# Custom radio?



## wep (Nov 25, 2005)

Hi, newbie here. I have a 2005 silver with red interior. It was a must to have 18" wheels. I added a loudmouth exhaust and K&N air charger. Now I want to work on the stereo. I was wondering if anybody has any custom stereo work done and have their steering wheel remote functions work at the same time. All these fun things I want to do with the stereo but I don't want to lose the steering wheel functions. Help?


----------



## J.E.T. (Sep 30, 2005)

wep said:


> Hi, newbie here. I have a 2005 silver with red interior. It was a must to have 18" wheels. I added a loudmouth exhaust and K&N air charger. Now I want to work on the stereo. I was wondering if anybody has any custom stereo work done and have their steering wheel remote functions work at the same time. All these fun things I want to do with the stereo but I don't want to lose the steering wheel functions. Help?

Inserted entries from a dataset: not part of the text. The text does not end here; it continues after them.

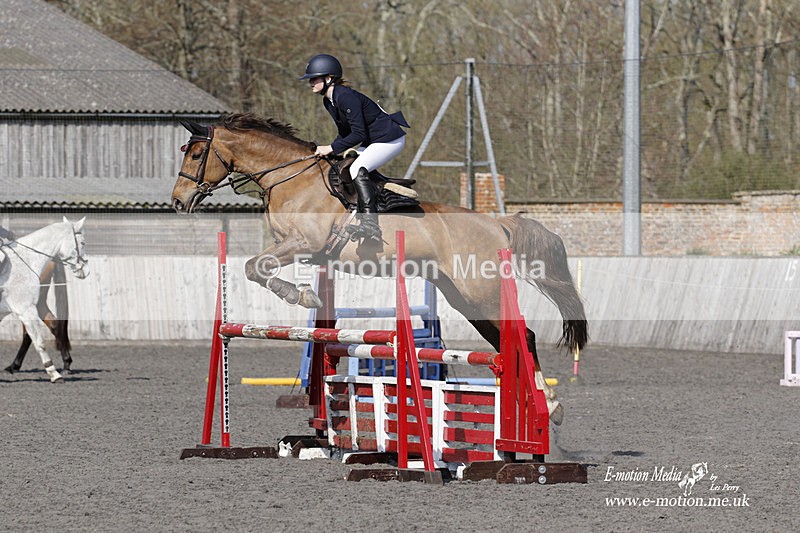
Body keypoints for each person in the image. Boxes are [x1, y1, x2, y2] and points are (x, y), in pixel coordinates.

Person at [300, 53, 409, 243]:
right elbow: (344, 133)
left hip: (389, 139)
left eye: (314, 78)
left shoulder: (345, 96)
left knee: (357, 169)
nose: (310, 82)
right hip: (373, 141)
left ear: (328, 78)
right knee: (341, 167)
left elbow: (358, 134)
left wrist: (331, 148)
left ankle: (371, 226)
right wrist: (329, 150)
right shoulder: (329, 101)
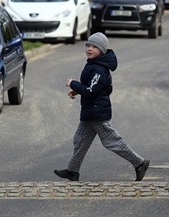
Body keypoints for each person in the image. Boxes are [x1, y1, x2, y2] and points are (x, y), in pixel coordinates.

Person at [54, 32, 150, 182]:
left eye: (94, 46)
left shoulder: (99, 69)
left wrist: (73, 83)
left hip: (97, 112)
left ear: (102, 50)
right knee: (79, 140)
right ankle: (72, 171)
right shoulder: (94, 64)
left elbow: (91, 91)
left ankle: (139, 163)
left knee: (112, 141)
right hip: (90, 111)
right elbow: (91, 88)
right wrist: (77, 90)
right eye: (88, 45)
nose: (89, 49)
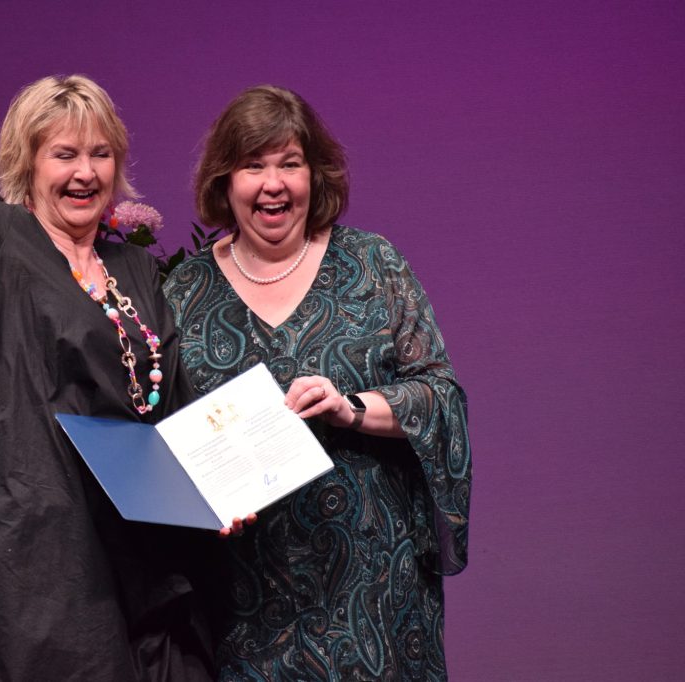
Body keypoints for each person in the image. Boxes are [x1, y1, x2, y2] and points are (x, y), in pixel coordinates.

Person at [0, 50, 214, 681]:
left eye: (100, 154)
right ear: (29, 164)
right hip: (40, 556)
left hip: (141, 554)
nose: (85, 173)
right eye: (65, 155)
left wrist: (217, 490)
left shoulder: (132, 268)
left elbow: (171, 397)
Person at [163, 85, 471, 680]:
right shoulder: (183, 293)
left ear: (316, 175)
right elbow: (166, 440)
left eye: (289, 164)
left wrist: (350, 407)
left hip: (375, 595)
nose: (272, 183)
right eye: (253, 165)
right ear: (225, 181)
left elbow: (440, 400)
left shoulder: (372, 265)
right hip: (240, 606)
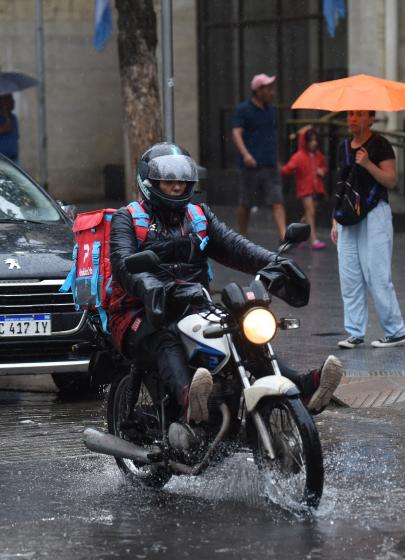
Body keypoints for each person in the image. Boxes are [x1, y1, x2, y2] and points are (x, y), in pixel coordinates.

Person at [108, 142, 342, 449]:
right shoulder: (128, 219)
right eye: (169, 182)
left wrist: (275, 262)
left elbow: (235, 246)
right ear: (150, 183)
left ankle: (302, 386)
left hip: (194, 304)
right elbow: (124, 263)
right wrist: (149, 285)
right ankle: (190, 397)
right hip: (139, 312)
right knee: (164, 336)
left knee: (241, 330)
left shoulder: (198, 216)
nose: (177, 187)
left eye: (182, 182)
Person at [331, 110, 405, 350]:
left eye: (360, 114)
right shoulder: (343, 146)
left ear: (372, 119)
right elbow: (341, 185)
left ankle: (395, 331)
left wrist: (367, 164)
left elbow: (391, 180)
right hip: (347, 216)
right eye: (350, 114)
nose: (353, 118)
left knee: (377, 273)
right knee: (349, 274)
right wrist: (334, 218)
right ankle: (354, 332)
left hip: (375, 213)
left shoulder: (380, 145)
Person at [231, 73, 288, 241]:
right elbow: (236, 133)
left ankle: (283, 237)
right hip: (250, 166)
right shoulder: (243, 110)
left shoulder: (271, 111)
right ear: (258, 90)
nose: (272, 93)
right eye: (269, 89)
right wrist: (246, 155)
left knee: (277, 200)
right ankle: (242, 235)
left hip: (270, 164)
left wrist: (277, 159)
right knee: (246, 203)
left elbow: (273, 136)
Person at [281, 126, 328, 250]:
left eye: (315, 140)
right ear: (305, 142)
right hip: (305, 189)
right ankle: (313, 240)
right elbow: (287, 169)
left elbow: (324, 167)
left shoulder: (318, 156)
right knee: (310, 213)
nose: (314, 143)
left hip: (316, 188)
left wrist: (322, 171)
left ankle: (298, 236)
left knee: (309, 214)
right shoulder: (299, 156)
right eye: (311, 140)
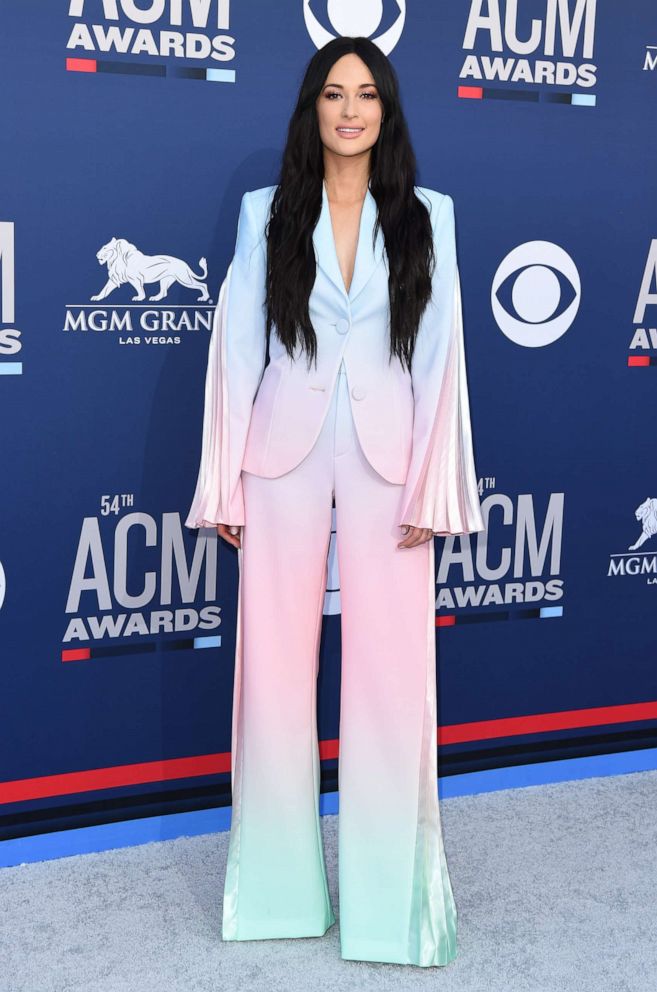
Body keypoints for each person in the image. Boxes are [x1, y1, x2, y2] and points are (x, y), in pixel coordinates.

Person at [185, 35, 485, 968]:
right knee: (271, 678)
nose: (348, 108)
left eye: (365, 93)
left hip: (390, 462)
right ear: (311, 108)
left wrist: (436, 487)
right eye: (331, 92)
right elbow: (236, 346)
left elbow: (441, 359)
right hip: (279, 457)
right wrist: (222, 476)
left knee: (392, 683)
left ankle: (391, 911)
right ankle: (274, 897)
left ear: (386, 110)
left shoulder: (427, 214)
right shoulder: (264, 211)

Just dropped a little under 5 grand on a complete stereo upgrade. Do I miss the steering wheel controls?.......nah! Get to a good shop and pull out your credit card, won't hurt a bit. Good shopping..........

JET


----------



## Guest (Nov 25, 2005)

you dont NEED to spend 5k for a good stereo, I spent only $2000 and that was for a LOT of work!!! You can have a nice stereo for a couple hundred bucks.


----------